We at the U.S. Fish and Wildlife Service are celebrating the existence of 8,000 rainbows in the middle of winter. Those rainbows, of course, are rainbow trout, raised in the Coulee region of southwest Wisconsin at Genoa National Fish Hatchery. The hatchery received eggs from Ennis National Fish Hatchery in Montana. Due to good survival rates of the trout, Genoa had a surplus of eggs. This was fortunate because Neosho National Fish Hatchery in Missouri was limited in rearing space due to construction.

Neosho sent two drivers in December to pick up their new charges of 8,000 eight-inch trout weighing a total of nearly 1,800 pounds. The trout were loaded onto the trucks for a 12-hour trek back to the Ozark Plateau of southern Missouri.

There the trout will be raised for roughly another two months and stocked as 11-inch fish in Lake Taneycomo in Missouri, to compensate for the loss of a smallmouth bass fishery brought on by a federal water project at Table Rock Dam. Rainbows like the cool waters of the downstream Lake Taneycomo and create a very popular fishery there.
----
» SET PROBLEM 1:
Please list every national fish hatchery named in the trout passage.
» SET PROBLEM 2:
According to the trout passage, what was the total weight of the 8,000 trout Neosho picked up?

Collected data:
----
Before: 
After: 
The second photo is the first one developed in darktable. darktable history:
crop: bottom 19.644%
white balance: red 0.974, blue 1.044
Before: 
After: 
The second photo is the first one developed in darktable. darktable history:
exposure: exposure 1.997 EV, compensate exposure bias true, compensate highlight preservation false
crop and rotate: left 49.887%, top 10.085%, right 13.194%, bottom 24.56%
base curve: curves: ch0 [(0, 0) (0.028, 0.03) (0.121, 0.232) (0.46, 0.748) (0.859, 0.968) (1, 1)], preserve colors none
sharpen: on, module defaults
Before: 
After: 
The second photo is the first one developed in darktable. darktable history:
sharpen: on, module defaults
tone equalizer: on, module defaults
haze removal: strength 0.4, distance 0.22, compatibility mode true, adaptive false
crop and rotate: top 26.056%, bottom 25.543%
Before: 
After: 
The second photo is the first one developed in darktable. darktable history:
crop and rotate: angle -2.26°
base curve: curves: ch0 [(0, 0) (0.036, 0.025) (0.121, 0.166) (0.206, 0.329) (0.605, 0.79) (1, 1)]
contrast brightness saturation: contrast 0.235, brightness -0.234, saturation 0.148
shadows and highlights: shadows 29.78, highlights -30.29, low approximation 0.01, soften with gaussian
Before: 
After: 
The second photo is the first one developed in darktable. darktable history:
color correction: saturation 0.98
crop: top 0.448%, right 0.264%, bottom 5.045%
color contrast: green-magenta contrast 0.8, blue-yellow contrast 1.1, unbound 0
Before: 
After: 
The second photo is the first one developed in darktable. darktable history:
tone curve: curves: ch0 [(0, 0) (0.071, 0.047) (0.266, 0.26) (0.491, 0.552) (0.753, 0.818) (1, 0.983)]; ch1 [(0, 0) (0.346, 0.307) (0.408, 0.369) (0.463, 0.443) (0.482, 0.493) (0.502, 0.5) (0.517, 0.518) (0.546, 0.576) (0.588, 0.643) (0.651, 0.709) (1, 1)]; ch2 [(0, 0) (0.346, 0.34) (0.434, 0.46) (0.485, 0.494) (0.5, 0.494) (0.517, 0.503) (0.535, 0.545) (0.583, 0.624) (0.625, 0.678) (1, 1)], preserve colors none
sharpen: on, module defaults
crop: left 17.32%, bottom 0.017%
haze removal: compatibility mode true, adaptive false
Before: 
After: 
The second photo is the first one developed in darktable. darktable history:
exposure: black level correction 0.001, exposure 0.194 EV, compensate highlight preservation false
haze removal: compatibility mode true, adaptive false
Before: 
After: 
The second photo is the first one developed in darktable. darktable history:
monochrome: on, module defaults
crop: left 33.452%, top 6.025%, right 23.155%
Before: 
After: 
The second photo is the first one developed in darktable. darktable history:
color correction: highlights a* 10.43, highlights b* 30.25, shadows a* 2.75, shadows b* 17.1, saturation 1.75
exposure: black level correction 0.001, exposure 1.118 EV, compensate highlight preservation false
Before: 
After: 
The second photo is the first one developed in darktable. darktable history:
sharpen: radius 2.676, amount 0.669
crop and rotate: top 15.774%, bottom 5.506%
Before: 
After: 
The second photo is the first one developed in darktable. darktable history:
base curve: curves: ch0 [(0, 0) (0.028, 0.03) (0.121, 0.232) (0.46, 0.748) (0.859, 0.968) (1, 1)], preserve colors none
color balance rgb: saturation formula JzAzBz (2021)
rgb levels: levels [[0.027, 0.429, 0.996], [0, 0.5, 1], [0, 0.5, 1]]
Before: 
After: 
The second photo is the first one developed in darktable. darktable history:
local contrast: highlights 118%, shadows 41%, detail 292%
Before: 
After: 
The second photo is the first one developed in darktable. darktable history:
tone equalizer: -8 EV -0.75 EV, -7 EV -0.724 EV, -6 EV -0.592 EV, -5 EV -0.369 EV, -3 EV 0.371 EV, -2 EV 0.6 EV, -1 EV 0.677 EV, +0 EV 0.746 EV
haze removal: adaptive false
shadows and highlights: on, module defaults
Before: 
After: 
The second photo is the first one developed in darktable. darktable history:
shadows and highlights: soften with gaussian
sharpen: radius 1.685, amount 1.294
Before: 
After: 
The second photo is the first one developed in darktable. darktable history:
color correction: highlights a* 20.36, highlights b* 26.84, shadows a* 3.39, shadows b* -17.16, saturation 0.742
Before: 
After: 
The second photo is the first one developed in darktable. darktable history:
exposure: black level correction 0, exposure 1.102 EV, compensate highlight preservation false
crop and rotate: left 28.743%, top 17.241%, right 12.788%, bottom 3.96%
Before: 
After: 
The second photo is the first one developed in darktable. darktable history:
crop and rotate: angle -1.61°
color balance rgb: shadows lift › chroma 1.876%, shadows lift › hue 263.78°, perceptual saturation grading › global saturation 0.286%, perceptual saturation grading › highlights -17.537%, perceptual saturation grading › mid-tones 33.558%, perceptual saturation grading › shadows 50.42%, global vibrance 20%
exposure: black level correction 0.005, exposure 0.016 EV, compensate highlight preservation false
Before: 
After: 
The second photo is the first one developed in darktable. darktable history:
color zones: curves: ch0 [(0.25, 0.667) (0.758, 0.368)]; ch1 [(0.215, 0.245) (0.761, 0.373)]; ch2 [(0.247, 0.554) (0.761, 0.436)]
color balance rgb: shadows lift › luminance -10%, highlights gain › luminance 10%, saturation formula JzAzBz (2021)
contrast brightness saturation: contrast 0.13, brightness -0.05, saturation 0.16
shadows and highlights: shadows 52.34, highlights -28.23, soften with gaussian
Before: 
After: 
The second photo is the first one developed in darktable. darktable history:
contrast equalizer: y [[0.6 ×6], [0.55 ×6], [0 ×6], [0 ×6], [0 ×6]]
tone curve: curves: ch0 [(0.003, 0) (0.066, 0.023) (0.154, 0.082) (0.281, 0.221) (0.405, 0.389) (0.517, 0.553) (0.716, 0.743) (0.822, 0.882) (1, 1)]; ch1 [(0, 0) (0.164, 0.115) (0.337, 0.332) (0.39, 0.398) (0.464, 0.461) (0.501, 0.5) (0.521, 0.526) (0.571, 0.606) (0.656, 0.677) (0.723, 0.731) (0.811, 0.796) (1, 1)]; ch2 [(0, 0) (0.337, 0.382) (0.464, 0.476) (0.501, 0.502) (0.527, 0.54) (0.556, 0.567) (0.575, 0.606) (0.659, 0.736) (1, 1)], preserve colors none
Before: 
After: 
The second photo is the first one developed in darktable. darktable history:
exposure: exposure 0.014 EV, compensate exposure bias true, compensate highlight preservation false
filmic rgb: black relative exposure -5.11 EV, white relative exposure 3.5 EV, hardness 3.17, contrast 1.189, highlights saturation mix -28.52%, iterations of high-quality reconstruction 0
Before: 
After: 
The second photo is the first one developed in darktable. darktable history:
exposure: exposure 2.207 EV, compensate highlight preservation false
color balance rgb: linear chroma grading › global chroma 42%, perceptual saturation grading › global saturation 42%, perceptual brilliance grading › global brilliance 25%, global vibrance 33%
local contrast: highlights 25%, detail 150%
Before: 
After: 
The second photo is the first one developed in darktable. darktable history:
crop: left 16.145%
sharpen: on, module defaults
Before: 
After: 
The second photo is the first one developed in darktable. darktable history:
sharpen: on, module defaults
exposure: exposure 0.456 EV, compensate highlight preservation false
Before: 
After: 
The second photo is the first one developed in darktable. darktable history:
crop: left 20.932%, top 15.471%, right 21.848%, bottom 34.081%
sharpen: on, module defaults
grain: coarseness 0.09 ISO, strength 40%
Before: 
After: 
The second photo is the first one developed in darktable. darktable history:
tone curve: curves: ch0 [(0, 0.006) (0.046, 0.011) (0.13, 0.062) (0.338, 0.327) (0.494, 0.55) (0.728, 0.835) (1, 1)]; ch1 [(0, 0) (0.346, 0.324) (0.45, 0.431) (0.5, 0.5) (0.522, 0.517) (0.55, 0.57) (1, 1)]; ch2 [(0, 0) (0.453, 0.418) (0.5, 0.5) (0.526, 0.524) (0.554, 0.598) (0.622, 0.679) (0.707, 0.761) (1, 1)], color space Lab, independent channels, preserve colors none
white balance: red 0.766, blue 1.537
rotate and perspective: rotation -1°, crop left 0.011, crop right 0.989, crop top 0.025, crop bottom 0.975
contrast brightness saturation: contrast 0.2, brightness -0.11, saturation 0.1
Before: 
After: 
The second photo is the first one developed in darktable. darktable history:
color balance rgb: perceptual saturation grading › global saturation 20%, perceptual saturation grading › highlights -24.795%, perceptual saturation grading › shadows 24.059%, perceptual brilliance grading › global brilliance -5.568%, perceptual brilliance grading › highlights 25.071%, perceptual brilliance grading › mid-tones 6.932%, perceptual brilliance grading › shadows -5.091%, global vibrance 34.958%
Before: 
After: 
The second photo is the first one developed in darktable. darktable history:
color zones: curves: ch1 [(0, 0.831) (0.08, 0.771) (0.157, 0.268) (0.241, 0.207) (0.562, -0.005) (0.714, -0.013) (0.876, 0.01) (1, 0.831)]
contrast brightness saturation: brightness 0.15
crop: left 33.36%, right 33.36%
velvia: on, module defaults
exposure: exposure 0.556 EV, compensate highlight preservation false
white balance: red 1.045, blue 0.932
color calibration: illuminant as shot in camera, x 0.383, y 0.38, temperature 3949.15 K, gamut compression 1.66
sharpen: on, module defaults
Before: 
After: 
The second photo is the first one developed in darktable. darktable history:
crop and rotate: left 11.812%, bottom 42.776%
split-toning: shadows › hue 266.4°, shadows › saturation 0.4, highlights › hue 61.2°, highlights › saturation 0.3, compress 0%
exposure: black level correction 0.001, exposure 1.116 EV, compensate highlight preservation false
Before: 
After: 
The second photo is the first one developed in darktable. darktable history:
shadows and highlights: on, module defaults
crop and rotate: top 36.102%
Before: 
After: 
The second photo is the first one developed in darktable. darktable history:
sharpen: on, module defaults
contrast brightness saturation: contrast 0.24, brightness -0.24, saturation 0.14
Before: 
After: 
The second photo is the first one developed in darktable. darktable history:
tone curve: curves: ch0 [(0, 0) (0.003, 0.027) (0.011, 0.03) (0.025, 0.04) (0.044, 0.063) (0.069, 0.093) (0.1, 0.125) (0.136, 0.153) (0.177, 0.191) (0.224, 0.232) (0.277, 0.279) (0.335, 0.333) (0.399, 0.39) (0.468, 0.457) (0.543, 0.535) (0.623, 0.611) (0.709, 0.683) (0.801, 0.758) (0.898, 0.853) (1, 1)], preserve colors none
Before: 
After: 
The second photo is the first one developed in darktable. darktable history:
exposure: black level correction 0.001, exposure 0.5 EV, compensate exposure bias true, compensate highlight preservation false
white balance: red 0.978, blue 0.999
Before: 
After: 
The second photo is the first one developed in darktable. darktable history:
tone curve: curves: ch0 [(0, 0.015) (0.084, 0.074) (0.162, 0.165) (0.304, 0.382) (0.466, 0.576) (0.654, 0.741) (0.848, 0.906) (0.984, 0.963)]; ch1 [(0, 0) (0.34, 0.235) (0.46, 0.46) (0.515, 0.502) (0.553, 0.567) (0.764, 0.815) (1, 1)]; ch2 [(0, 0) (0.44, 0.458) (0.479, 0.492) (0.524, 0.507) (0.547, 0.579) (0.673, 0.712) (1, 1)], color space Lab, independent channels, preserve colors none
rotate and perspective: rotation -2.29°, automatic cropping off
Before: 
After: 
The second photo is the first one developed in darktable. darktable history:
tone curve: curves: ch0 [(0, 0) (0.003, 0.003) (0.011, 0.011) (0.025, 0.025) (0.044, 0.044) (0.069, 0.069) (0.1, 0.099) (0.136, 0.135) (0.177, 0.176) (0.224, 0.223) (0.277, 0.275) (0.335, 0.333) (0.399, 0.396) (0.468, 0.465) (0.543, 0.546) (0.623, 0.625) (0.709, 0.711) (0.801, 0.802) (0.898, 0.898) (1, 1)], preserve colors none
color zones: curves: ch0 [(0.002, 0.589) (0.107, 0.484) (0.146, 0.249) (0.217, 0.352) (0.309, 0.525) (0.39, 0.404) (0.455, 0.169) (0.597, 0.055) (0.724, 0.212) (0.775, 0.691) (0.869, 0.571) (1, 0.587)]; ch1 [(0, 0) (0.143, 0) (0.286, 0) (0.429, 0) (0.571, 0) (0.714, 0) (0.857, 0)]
----
» TASK SOLUTION 1:
Genoa National Fish Hatchery, Ennis National Fish Hatchery, Neosho National Fish Hatchery

» TASK SOLUTION 2:
Nearly 1,800 pounds.